Given $N$ points $x_1, x_2, ..., x_N \in \mathbb{R}^n$, consider their convex hull $$\mathcal{C} = \text{conv}( \{ x_1, ..., x_n \} ) = \bigcap_{j=1}^{J} \{ x \in \mathbb{R}^n : \ A_j x \leq b_j \} $$ where $\ A_1, ..., A_J \in \mathbb{R}^{1 \times n}$, $\ b_1, ..., b_J \in \mathbb{R}$.
Consider the half-spaces containing all the points, i.e. of the kind $$\{ x \in \mathbb{R}^n : \ A x \leq b, \ A x_j \leq b \ \forall j \in [1,J] \}$$
A first example. An optimizer of the program $$ \min_{A,b} \ \max_{j \in [1,J]} \text{dist}\left( x_j, \{ x \in \mathbb{R}^n : \ A x \leq b \} \right) \\ \text{subject to: } Ax_j \leq b \ \ \forall j \in [1,N] $$
corresponds to an half-space containing all the points $x_j$'s, and with minimum distance from the farthest point. Any such half-space clearly passes through a facet of $\mathcal{C}$.

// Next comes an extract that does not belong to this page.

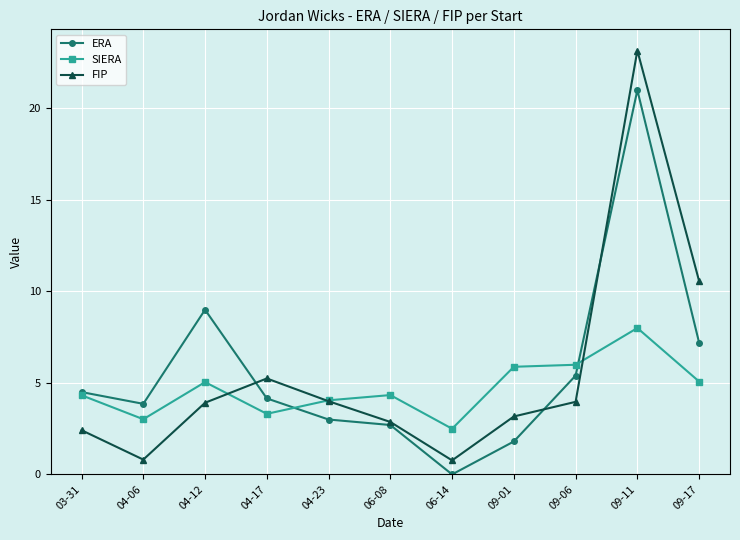

What is the sum of all FIP values?

60.9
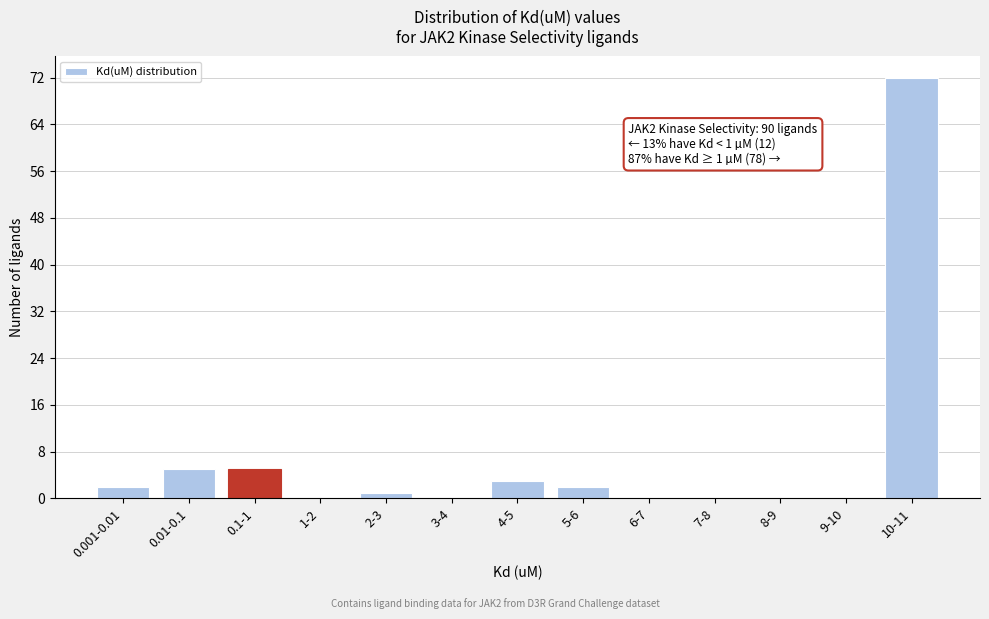

Reading right to left, transcribe all the data shown in this chart.

10-11=72	9-10=0	8-9=0	7-8=0	6-7=0	5-6=2	4-5=3	3-4=0	2-3=1	1-2=0	0.1-1=5	0.01-0.1=5	0.001-0.01=2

For instance, on the plane, i.e. $n=2$, if $x_1, x_2 = (\pm 1, 0)$, $x_3, x_4 = (0, \pm 1)$, we have $4$ optimizers for the above program, namely the ones passing through the $4$ facets of $\mathcal{C}$.
In general, the solutions of the above optimization program do not correspond to $all$ the facets of $\mathcal{C}$.
Question. How to get $all$ the half-spaces passing through the facets of $\mathcal{C}$ via the solutions of an optimization program of the following kind?
$$ \min_{A,b} \ f( \{ x_1, ..., x_N \}, A, b ) \\ \text{subject to: } Ax_j \leq b \ \ \forall j \in [1,N] $$
In other words, I am looking for a distance-like function $f$, which depends on $all$ the points in its first argument, so that solving the optimization program I get $all$ the half-spaces of the convex hull.